Maltsev, A. V.; Lakatta, E. G.; Maltsev, V. A.

Ryanodine receptor (RyR)-mediated calcium-induced calcium release (CICR) is a regenerative trigger-to-release mechanism used in diverse cell types. RyRs amplify small calcium signals into large, localized surges that drive autonomous oscillation, excitation-contraction coupling, pulsatile secretion, neurotransmitter release, or memory formation. Robust RyR function depends on the probability of RyR recruitment remaining within an operating range as physiological conditions change. This raises a basic question: what stabilizes the microscopic calcium-sensitive opening step of RyR across temperature and cellular state? Here we tested that proton tunneling at the conserved RyR2 calcium activation site contributes a temperature-stable stochastic component to channel opening. To this end we developed a multiscale quantum-structural pipeline that estimates the per-channel modulation amplitude from cryo-EM geometry under stated assumptions. We applied this pipeline to a rabbit sinoatrial node cell model with explicit calcium release unit architecture. Holding this RyR quantum noise constant across 25-37{degrees}C preserves pacemaker rhythmicity at low temperature, whereas a Q10-scaled classical noise results in irregular pacemaking activity as amplitude falls below the coherence-resonance range.

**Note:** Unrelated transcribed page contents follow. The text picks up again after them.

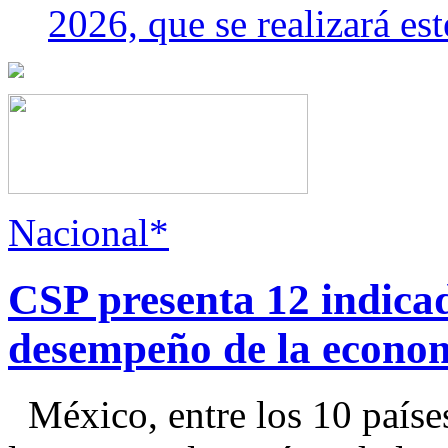
2026, que se realizará e
Nacional*
CSP presenta 12 indica
desempeño de la econo
México, entre los 10 paíse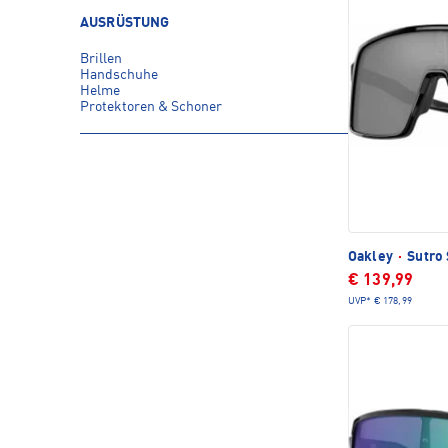
AUSRÜSTUNG
Brillen
Handschuhe
Helme
Protektoren & Schoner
Oakley
·
Sutro 
€ 139,99
UVP*
€ 178,99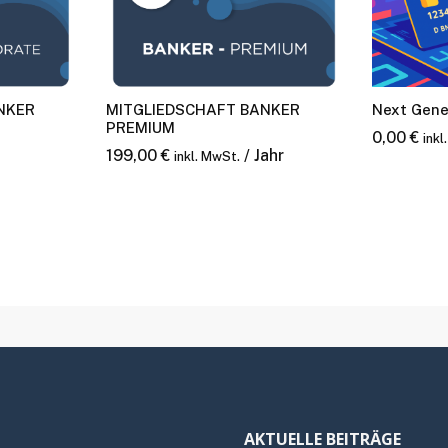
NKER
MITGLIEDSCHAFT BANKER
Next Gene
PREMIUM
0,00
€
inkl
199,00
€
/ Jahr
inkl. MwSt.
AKTUELLE BEITRÄGE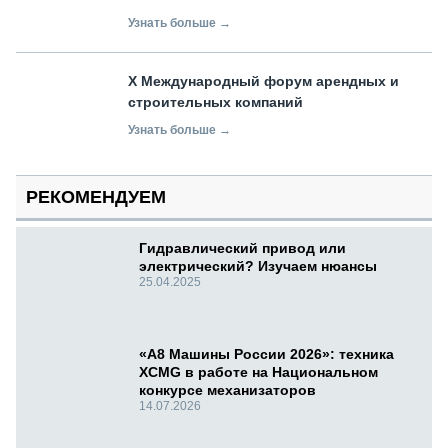
Узнать больше →
X Международный форум арендных и
строительных компаний
Узнать больше →
РЕКОМЕНДУЕМ
Гидравлический привод или
электрический? Изучаем нюансы
25.04.2025
«А8 Машины России 2026»: техника
XCMG в работе на Национальном
конкурсе механизаторов
14.07.2026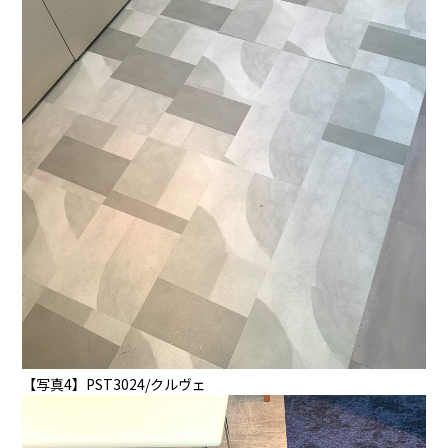
【写真4】PST3024/クルヴェ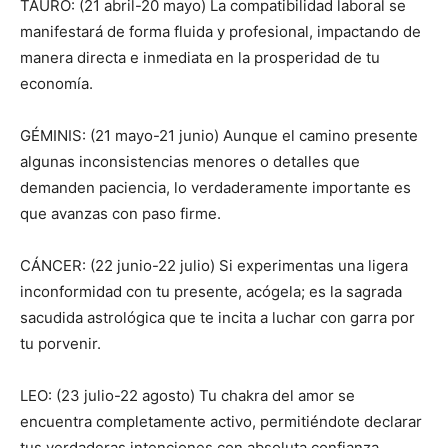
TAURO: (21 abril-20 mayo) La compatibilidad laboral se
manifestará de forma fluida y profesional, impactando de
manera directa e inmediata en la prosperidad de tu
economía.
GÉMINIS: (21 mayo-21 junio) Aunque el camino presente
algunas inconsistencias menores o detalles que
demanden paciencia, lo verdaderamente importante es
que avanzas con paso firme.
CÁNCER: (22 junio-22 julio) Si experimentas una ligera
inconformidad con tu presente, acógela; es la sagrada
sacudida astrológica que te incita a luchar con garra por
tu porvenir.
LEO: (23 julio-22 agosto) Tu chakra del amor se
encuentra completamente activo, permitiéndote declarar
tus verdaderas intenciones con absoluta confianza.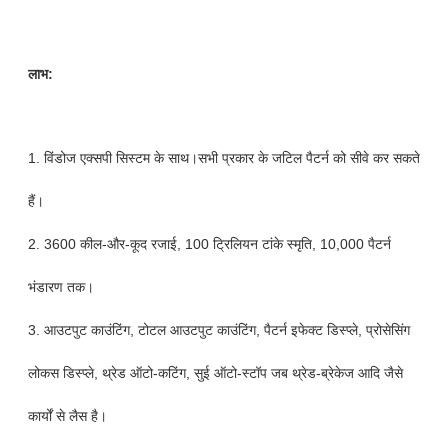
लाभ:
1. विंडोज एक्सपी सिस्टम के साथ।सभी प्रकार के जटिल पैटर्न को सीवे कर सकते
हैं।
2. 3600 कील-और-कूद रजाई, 100 ट्रिलियन टांके स्मृति, 10,000 पैटर्न
भंडारण तक।
3. आउटपुट काउंटिंग, टोटल आउटपुट काउंटिंग, पैटर्न इफेक्ट डिस्प्ले, प्रोसेसिंग
लोकस डिस्प्ले, थ्रेड ऑटो-कटिंग, सुई ऑटो-स्टॉप जब थ्रेड-ब्रेकेज आदि जैसे
कार्यों से लैस है।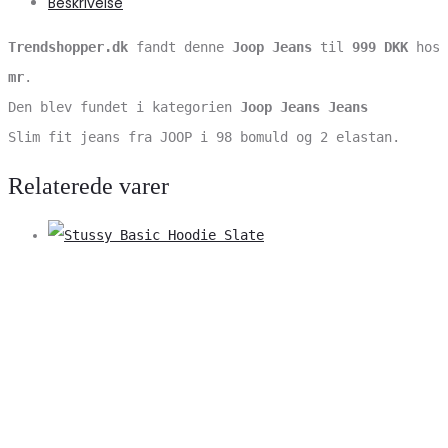
Beskrivelse
Trendshopper.dk
fandt denne
Joop Jeans
til
999 DKK
hos
mr
.
Den blev fundet i kategorien
Joop Jeans Jeans
Slim fit jeans fra JOOP i 98 bomuld og 2 elastan.
Relaterede varer
V
S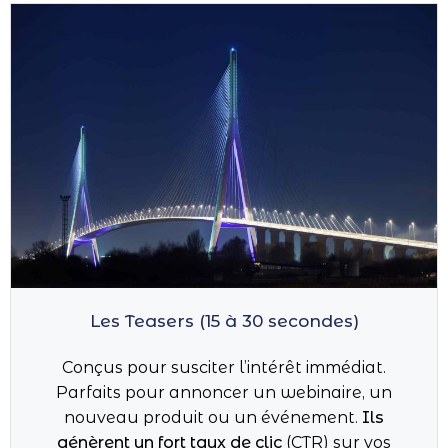
Les Teasers (15 à 30 secondes)
Conçus pour susciter l’intérêt immédiat.
Parfaits pour annoncer un webinaire, un
nouveau produit ou un événement.
Ils
génèrent un fort taux de clic
(CTR) sur vos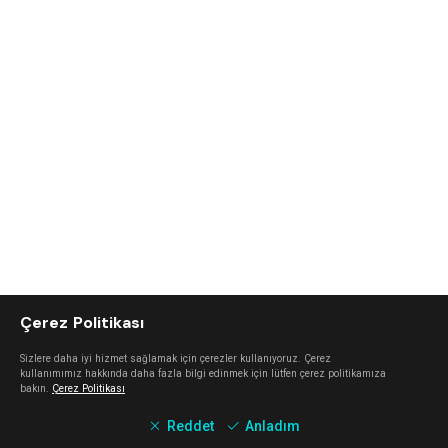
Çerez Politikası
Sizlere daha iyi hizmet sağlamak için çerezler kullanıyoruz. Çerez
kullanımımız hakkında daha fazla bilgi edinmek için lütfen çerez politikamıza
bakın.
Çerez Politikası
Reddet
Anladım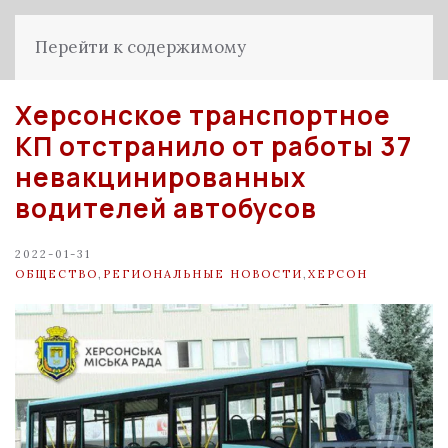
Перейти к содержимому
Херсонское транспортное
КП отстранило от работы 37
невакцинированных
водителей автобусов
2022-01-31
ОБЩЕСТВО
,
РЕГИОНАЛЬНЫЕ НОВОСТИ
,
ХЕРСОН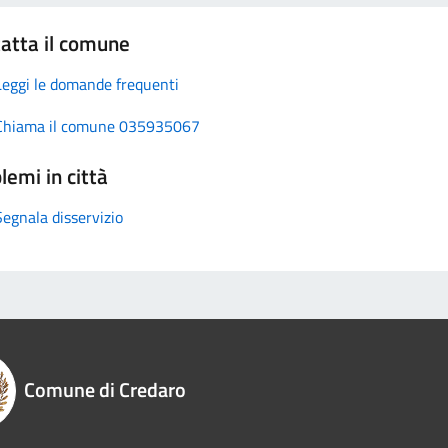
atta il comune
Leggi le domande frequenti
Chiama il comune 035935067
lemi in città
Segnala disservizio
Comune di Credaro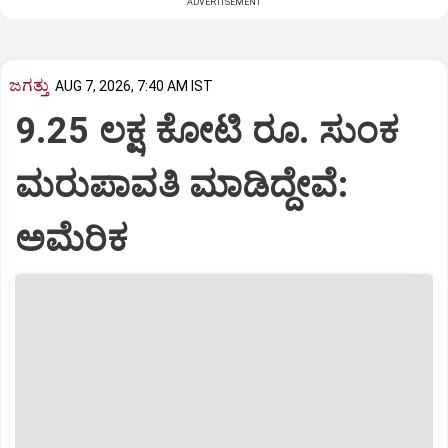
ADVERTISEMENT
ಜಗತ್ತು
AUG 7, 2026, 7:40 AM IST
9.25 ಲಕ್ಷ ಕೋಟಿ ರೂ. ಸುಂಕ
ಮರುಪಾವತಿ ಮಾಡಿದ್ದೇವೆ:
ಅಮೆರಿಕ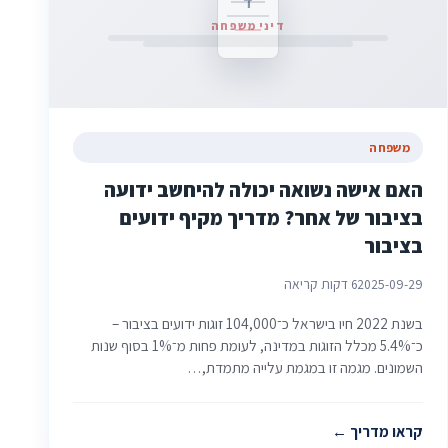
ד
דיני משפחה
משפחה
האם אישה נשואה יכולה להיחשב ידועה
בציבור של אחר? מדריך מקיף ידועים
בציבור
2025-09-29
6 דקות קריאה
בשנת 2022 חיו בישראל כ־104,000 זוגות ידועים בציבור –
כ־5.4% מכלל הזוגות במדינה, לעומת פחות מ־1% בסוף שנות
השמונים. מגמה זו במגמת עלייה מתמדת,…
קראו מדריך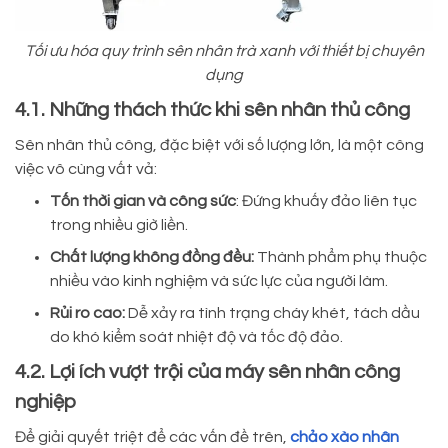
Tối ưu hóa quy trình sên nhân trà xanh với thiết bị chuyên
dụng
4.1. Những thách thức khi sên nhân thủ công
Sên nhân thủ công, đặc biệt với số lượng lớn, là một công
việc vô cùng vất vả:
Tốn thời gian và công sức
: Đứng khuấy đảo liên tục
trong nhiều giờ liền.
Chất lượng không đồng đều:
Thành phẩm phụ thuộc
nhiều vào kinh nghiệm và sức lực của người làm.
Rủi ro cao:
Dễ xảy ra tình trạng cháy khét, tách dầu
do khó kiểm soát nhiệt độ và tốc độ đảo.
4.2. Lợi ích vượt trội của máy sên nhân công
nghiệp
Để giải quyết triệt để các vấn đề trên,
chảo xào nhân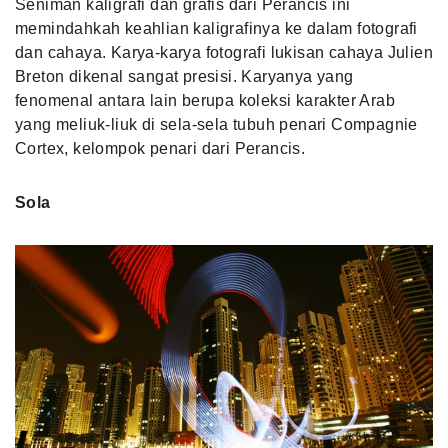
Seniman kaligrafi dan grafis dari Perancis ini
memindahkah keahlian kaligrafinya ke dalam fotografi
dan cahaya. Karya-karya fotografi lukisan cahaya Julien
Breton dikenal sangat presisi. Karyanya yang
fenomenal antara lain berupa koleksi karakter Arab
yang meliuk-liuk di sela-sela tubuh penari Compagnie
Cortex, kelompok penari dari Perancis.
Sola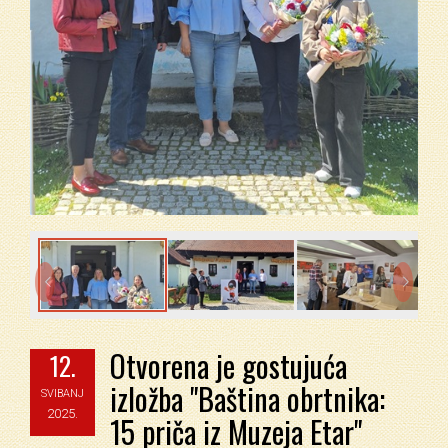


Otvorena je gostujuća
12.
izložba "Baština obrtnika:
SVIBANJ
2025.
15 priča iz Muzeja Etar"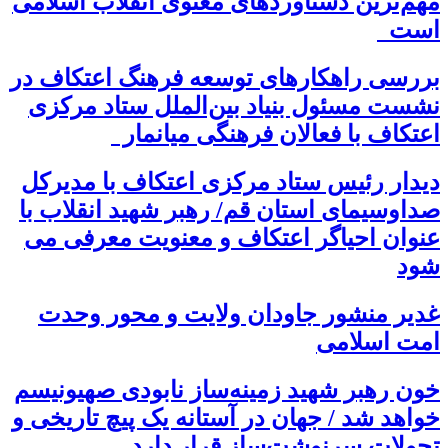
مهم‌ترین دستاوردهای معنوی انقلاب اسلامی
است
بررسی راهکارهای توسعه فرهنگ اعتکاف در
نشست مسئول بنیاد بین‌الملل ستاد مرکزی
اعتکاف با فعالان فرهنگی میانمار
دیدار رئیس ستاد مرکزی اعتکاف با مدیرکل
صداوسیمای استان قم/ رهبر شهید انقلاب با
عنوان احیاگر اعتکاف و معنویت معرفی می
شود
غدیر منشور جاودان ولایت و محور وحدت
امت اسلامی
خون رهبر شهید زمینه‌ساز نابودی صهیونیسم
خواهد شد / جهان در آستانه یک پیچ تاریخی و
تحولات سرنوشت‌ساز قرار دارد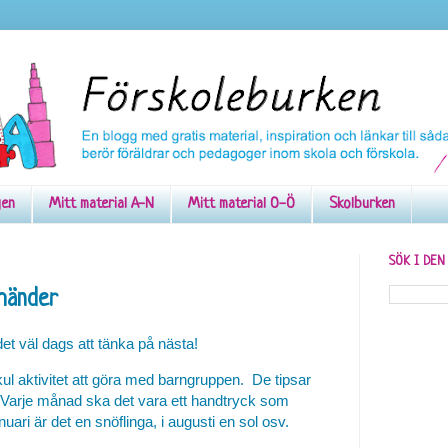
gen
Mitt material A-N
Mitt material O-Ö
Skolburken
SÖK I DE
 händer
det väl dags att tänka på nästa!
 kul aktivitet att göra med barngruppen. De tipsar
Varje månad ska det vara ett handtryck som
uari är det en snöflinga, i augusti en sol osv.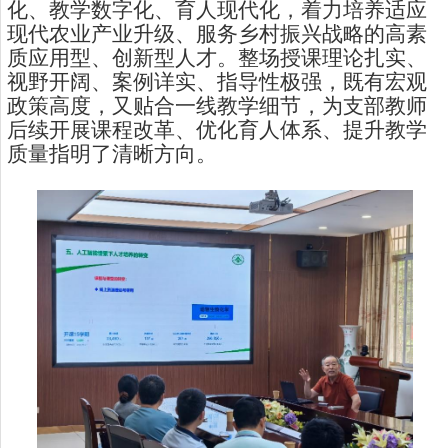
化、教学数字化、育人现代化，着力培养适应
现代农业产业升级、服务乡村振兴战略的高素
质应用型、创新型人才。整场授课理论扎实、
视野开阔、案例详实、指导性极强，既有宏观
政策高度，又贴合一线教学细节，为支部教师
后续开展课程改革、优化育人体系、提升教学
质量指明了清晰方向。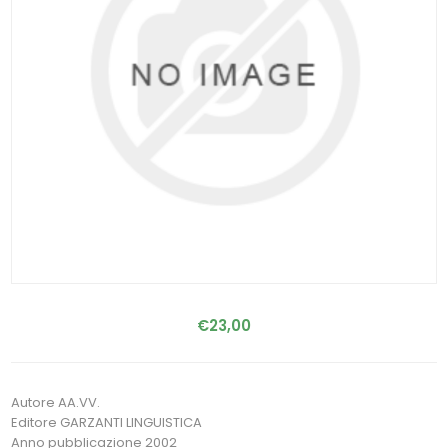
€23,00
Autore AA.VV.
Editore GARZANTI LINGUISTICA
Anno pubblicazione 2002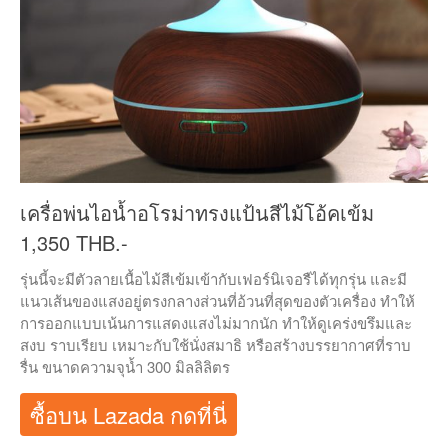
เครื่อพ่นไอน้ำอโรม่าทรงแป้นสีไม้โอ้คเข้ม
1,350 THB.-
รุ่นนี้จะมีตัวลายเนื้อไม้สีเข้มเข้ากับเฟอร์นิเจอรืได้ทุกรุ่น และมี
แนวเส้นของแสงอยู่ตรงกลางส่วนที่อ้วนที่สุดของตัวเครื่อง ทำให้
การออกแบบเน้นการแสดงแสงไม่มากนัก ทำให้ดูเคร่งขรึมและ
สงบ ราบเรียบ เหมาะกับใช้นั่งสมาธิ หรือสร้างบรรยากาศที่ราบ
รื่น ขนาดความจุน้ำ 300 มิลลิลิตร
ซื้อบน Lazada กดที่นี่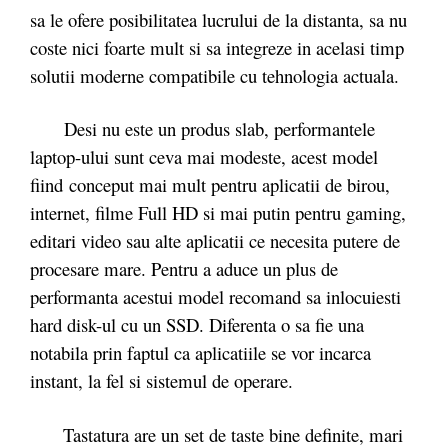
sa le ofere posibilitatea lucrului de la distanta, sa nu
coste nici foarte mult si sa integreze in acelasi timp
solutii moderne compatibile cu tehnologia actuala.
Desi nu este un produs slab, performantele
laptop-ului sunt ceva mai modeste, acest model
fiind conceput mai mult pentru aplicatii de birou,
internet, filme Full HD si mai putin pentru gaming,
editari video sau alte aplicatii ce necesita putere de
procesare mare. Pentru a aduce un plus de
performanta acestui model recomand sa inlocuiesti
hard disk-ul cu un SSD. Diferenta o sa fie una
notabila prin faptul ca aplicatiile se vor incarca
instant, la fel si sistemul de operare.
Tastatura are un set de taste bine definite, mari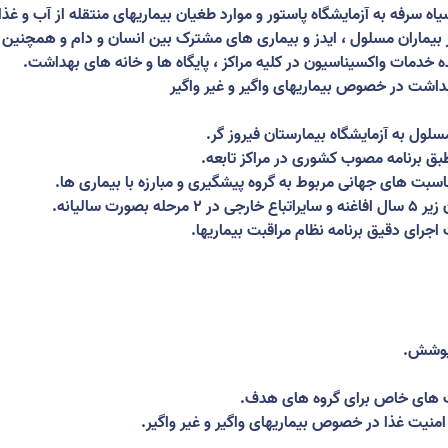
 سرفه به آزمایشگاه پاستور و موارد طغیان بیماریهای منتقله از آب و غذا 
بیماران مسلول ، ایدز و بیماری های مشترک بین انسان و دام و همچنین
نده خدمات واکسیناسیون در کلیه مراکز ، پایگاه ها و خانه های بهداشت
.
هداشت در خصوص بیماریهای واگیر و غیر واگیر
لول به آزمایشگاه بیمارستان فیروز گر
.
بق برنامه مصوب کشوری در مراکز تابعه
.
ناسبت های جهانی مربوط به گروه پیشگیری و مبارزه با بیماری ها
.
رت سالیانه
.
ی دقیق برنامه نظام مراقبت بیماریها
.
پوشش
.
ت های خاص برای گروه های هدف
.
نیت غذا در خصوص بیماریهای واگیر و غیر واگیر
.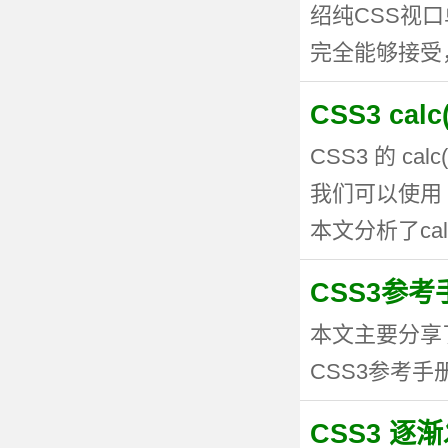
绍纯CSS视
完全能够接受，但
CSS3 ca
CSS3 的 
我们可以使用 
本文分析了calc
CSS3参考手
本文主要分享
CSS3参考手册
CSS3 逐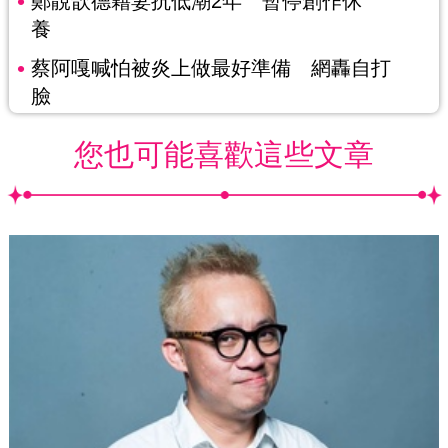
鄭靚歆德籍妻抗低潮2年 暫停創作休
養
蔡阿嘎喊怕被炎上做最好準備 網轟自打
臉
您也可能喜歡這些文章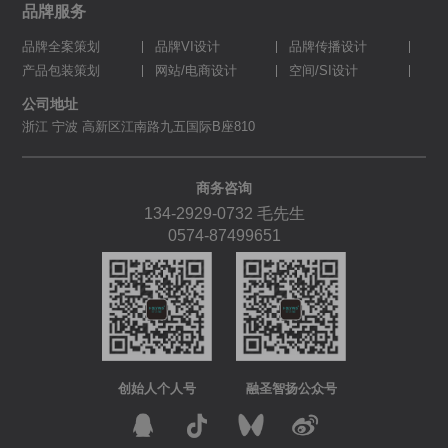
品牌服务
品牌全案策划
品牌VI设计
品牌传播设计
产品包装策划
网站/电商设计
空间/SI设计
公司地址
浙江 宁波 高新区江南路九五国际B座810
商务咨询
134-2929-0732
毛先生
0574-87499651
创始人个人号
融圣智扬公众号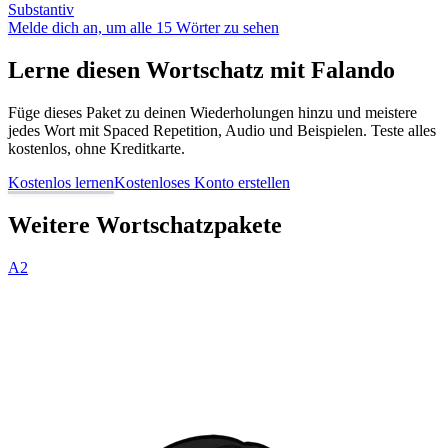
Substantiv
Melde dich an, um alle 15 Wörter zu sehen
Lerne diesen Wortschatz mit Falando
Füge dieses Paket zu deinen Wiederholungen hinzu und meistere
jedes Wort mit Spaced Repetition, Audio und Beispielen. Teste alles
kostenlos, ohne Kreditkarte.
Kostenlos lernen
Kostenloses Konto erstellen
Weitere Wortschatzpakete
A2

Experimentally in isolated rabbit sinoatrial node cells, calcium transient rate increased with temperature, but inter-transient interval variability did not, consistent with our numerical model predictions. These results support a model in which proton tunneling stabilizes the regenerative RyR-mediated CICR step. In autonomous oscillators, such as sinoatrial node cells, this manifests as robust rhythmicity. In triggered systems, it is expected to stabilize CICR gain, release synchrony, and release fidelity. The importance of this shared microscopic mechanism is evidenced by the conservation of the calcium-activation site across RyR isoforms for >600 million years of evolution.